| DNA配列言語モデルは、配列アラインメントができないことを見つけられるか? Arc Instituteのゲノム基盤モデルEvo2を、9.3兆ヌクレオチドで学習させたものを調べ、学習された表現が生の配列類似性を超えた生物学的関係を捉えているかを確認しています。 設定: Evo2の中間層から512bpのウィンドウを用いて25個のヒト遺伝子にわたる埋め込みを抽出し、モデルが類似とみなすものとBLAST(標準的な配列アラインメントツール)が見つけるものを比較します。 ほとんどの強い一致は、共通の反復元素(特にAlu)によって導かれました。しかし、より厳密なフィルタリングの後、1組のクリーンなペアが残りました: VIM(ビメンチン、chr10)遺伝子の一部とDES(デスミン、chr2)遺伝子の一部は、検出可能な配列マッチがなくても非常に高い類似性を示しました(コサイン類似度0.948)。両領域はいずれも筋肉および結合組織細胞の活性プロモーターであり、重要な調節タンパク質を共有し、しばしば一緒に発現する2つの関連遺伝子に由来します。 これは、DNA文字列そのものだけでなく、遺伝子発現の調節パターンを認識する能力をEvo2が学習し始めていることを示唆します—配列が全く異なるように見えてもです。 とはいえ、この種の意味のある信号を見つけるのは依然として難しく、重いフィルタリングの後にのみ現れ、他の多くの一致は依然ノイズのままです。 全体として、Evo2は配列アラインメントを超えた実際の生物学的情報をある程度捉えているようですが、実用的に有用にするにはさらに多くの作業が必要です。 ゲノミクスとAIの分野の皆さんのご意見も伺いたいです。 [リンク] [コメント] |
[R] ゲノム大規模言語モデル
Reddit r/MachineLearning / 2026/3/17
💬 オピニオンIdeas & Deep AnalysisModels & Research
要点
- Evo2は、9.3兆個のヌクレオチドを用いて訓練されたArc Instituteのゲノム基盤モデルであり、生の配列類似性を超えた調節関係を捉える能力が検討されている。

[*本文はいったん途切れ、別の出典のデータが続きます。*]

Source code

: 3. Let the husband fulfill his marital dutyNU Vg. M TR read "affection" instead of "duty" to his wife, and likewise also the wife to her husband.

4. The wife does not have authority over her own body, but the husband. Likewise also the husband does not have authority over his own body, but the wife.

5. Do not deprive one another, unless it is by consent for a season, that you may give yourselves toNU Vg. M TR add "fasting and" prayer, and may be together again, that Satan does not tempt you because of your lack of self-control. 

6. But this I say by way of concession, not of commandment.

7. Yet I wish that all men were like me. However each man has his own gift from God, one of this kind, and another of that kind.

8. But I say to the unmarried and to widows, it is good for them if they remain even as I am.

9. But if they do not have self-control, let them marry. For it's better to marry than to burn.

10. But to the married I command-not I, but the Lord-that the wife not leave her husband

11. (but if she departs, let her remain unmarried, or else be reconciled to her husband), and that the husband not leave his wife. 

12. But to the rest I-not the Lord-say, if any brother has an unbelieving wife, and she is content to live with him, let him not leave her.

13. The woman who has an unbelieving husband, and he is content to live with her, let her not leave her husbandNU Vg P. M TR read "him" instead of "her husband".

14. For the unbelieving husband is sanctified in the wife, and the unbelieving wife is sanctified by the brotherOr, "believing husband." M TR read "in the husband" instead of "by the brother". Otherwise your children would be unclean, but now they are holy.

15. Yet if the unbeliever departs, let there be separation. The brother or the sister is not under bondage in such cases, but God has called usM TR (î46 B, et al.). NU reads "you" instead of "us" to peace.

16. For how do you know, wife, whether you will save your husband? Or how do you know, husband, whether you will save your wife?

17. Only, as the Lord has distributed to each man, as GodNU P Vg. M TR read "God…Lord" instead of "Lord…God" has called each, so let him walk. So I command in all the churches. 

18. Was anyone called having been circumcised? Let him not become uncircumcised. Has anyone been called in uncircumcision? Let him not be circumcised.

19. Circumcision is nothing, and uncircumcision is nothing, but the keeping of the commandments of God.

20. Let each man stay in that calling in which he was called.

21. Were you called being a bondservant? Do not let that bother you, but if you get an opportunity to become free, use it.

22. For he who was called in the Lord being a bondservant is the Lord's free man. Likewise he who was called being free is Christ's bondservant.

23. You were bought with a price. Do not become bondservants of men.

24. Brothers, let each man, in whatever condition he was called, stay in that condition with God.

- 研究者は、25のヒト遺伝子にまたがる512塩基対のウィンドウに対してEvo2の中間層から埋め込み表現を抽出し、モデルの類似性をBLASTで得られた類似性と比較した。
- 注目すべき発見は、VIM遺伝子とDES遺伝子の間に、配列の検出可能な一致が見られないにもかかわらずコサイン類似度0.948という高度に類似した領域が存在し、両方とも活性プロモーターであることから、モデルは遺伝子調節のパターンを学習している可能性を示唆している。
- 強い一致の多くはAluなどのリピート要素によって生じており、多くの信号はノイズのままで、信号はまだ頑健とは言えないことを示している。
- 総じて、結果はEvo2が配列アラインメントを超えた実際の生物学的情報をいくつか捉えていることを示しているが、これを実用的なツールへ転換するには、さらなる作業とコミュニティの意見と協力が必要になる。